Zoe Francis brought the songs of Blossom Dearie to Crazy Coqs in her new show, Blossom Time. Leon Nock revelled in the top-line entertainment

A hundred years ago give or take (1921 but who’s counting) the Schubert brothers, J.J. and Lee, amassed a young fortune producing the show Blossom Time (music: Sigmund Romberg, lyrics: Dorothy Donnelly) initially on Broadway and then sending out six road companies.

Being the Schuberts, the scenery and costumes were on the utility side of lavish but that didn’t prevent the good burghers of Upper Sandusky and Kalamazoo flocking to the box office because what they craved was precisely what Blossom Time delivered: pure entertainment, which is precisely what the Schubert’s Blossom Time has in common with the Blossom Time that Zoe Francis (pictured right) laid on the good burghers of Crazy Coqs on 21 February.

That entertainment factor is, of course, the only thing the two have in common; the Blossom Time to which the Schuberts devoted six permanent road companies was an operetta based loosely on the love life of Franz Schubert, no relation, whilst the Blossom Time Zoe Francis set before the Crazy Coqs comprised 14 songs associated with the late Blossom Dearie at least half a dozen of which have their own pages in the Great American Songbook.

Because taste is her middle name the evening reeked with class and style. The four performers, Zoe, vocals, Jim Mullen, guitar, Barry Green, piano, and Mick Hutton, bass, were as polished as Fred Astaire’s tap shoes and as solid as the case against Hitler. Jim, who happens to be married to Zoe, needs no introduction given that he enjoys the long-standing admiration and respect of jazz buffs but Zoe has been woefully under exposed to the connoisseurs out there; there are too many female vocalists working the same side of the street but all with higher profiles and lower standards (let’s hear it for hype) which makes Zoe something of a breath of spring on the jazz, supper club, cabaret scene, a great interpreter of the Great American Songbook albeit with her own spin on the standards.

Around my house the Great American Songbook is bedside reading and I tend to get a tad antsy if – as Zoe did here – someone walks through an intense number like Lonely Town or takes something like The Lies Of Handsome Men at too fast a clip but these are minor beefs (and she was, after all, Xeroxing Blossom) when set against what she did right.

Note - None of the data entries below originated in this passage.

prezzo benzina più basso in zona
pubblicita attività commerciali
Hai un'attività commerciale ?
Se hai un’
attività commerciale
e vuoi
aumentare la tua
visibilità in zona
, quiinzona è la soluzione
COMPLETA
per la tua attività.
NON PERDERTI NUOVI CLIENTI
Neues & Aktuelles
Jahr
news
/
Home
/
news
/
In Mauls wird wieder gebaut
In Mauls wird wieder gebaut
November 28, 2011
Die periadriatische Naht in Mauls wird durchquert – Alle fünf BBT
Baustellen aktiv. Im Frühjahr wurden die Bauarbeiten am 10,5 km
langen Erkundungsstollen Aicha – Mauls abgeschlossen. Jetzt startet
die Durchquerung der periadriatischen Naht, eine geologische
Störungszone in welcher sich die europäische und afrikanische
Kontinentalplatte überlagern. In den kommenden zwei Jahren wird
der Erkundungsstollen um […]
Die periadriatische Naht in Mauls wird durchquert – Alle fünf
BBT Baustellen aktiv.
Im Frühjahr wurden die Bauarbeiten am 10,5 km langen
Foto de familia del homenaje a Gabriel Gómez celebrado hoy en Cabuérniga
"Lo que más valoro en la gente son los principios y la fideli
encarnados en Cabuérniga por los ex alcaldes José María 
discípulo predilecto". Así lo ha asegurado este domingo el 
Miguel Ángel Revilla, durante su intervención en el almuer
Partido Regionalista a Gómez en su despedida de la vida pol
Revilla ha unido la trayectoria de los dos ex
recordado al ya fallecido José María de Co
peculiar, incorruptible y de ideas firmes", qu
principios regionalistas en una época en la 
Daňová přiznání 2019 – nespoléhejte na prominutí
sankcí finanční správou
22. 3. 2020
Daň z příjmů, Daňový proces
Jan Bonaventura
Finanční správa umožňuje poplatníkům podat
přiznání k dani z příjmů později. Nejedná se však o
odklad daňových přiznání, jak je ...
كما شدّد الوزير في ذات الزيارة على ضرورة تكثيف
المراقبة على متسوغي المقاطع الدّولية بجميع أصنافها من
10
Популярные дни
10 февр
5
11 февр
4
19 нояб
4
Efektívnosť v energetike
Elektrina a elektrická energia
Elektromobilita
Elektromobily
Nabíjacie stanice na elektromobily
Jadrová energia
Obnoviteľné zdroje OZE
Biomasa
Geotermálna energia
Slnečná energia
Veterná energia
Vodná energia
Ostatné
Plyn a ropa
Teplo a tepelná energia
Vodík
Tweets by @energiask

First off, she knows that back in the day the writers often threw in a bonus in the shape of a verse that served to set up the 32 bars that were the main event and at Crazy Coqs she laid four on us (ironically Carolyn Leigh wrote a tasty verse for When In Rome, Zoe’s first number, but we didn’t get to hear it). On the other hand she hit every one of Irving Caesar’s internal rhymes on the verse of Tea For Two and for that she can be forgiven anything. That’s the one where every vocalist and his Uncle Max sings "… darling this placis a lovers oasis where life’s weary chasis …" Mercifully, Zoe reads it correctly as "… darling this place, is a lovers oasis, where life’s weary chase is unknown". See, you’re not supposed to notice the rhyme - the clue is in the word "internal".

When I was extracting the last full measure of thousand island dressing from my salad days, vocalists – male, female, groups – used to stand centre stage and just … sing – then, alas, they discovered their inner Mexican Jumping Bean and any meaning the song had went out the window. Zoe Francis restores the vocalist to her/his/their rightful place centre stage just to one side of the lyric. Hallelujah.

By the time you read this the gig at Crazy Coqs will be lost in the ether but nil desperandum, its drift has been preserved on CD with the same four performers and almost (My Attorney Bernie has been replaced by Once Upon A Summertime) the same programme, and a new title, Remembering Blossom Dearie.

Do yourself a favour, get hold of a copy and wallow in top-of-the-line entertainment.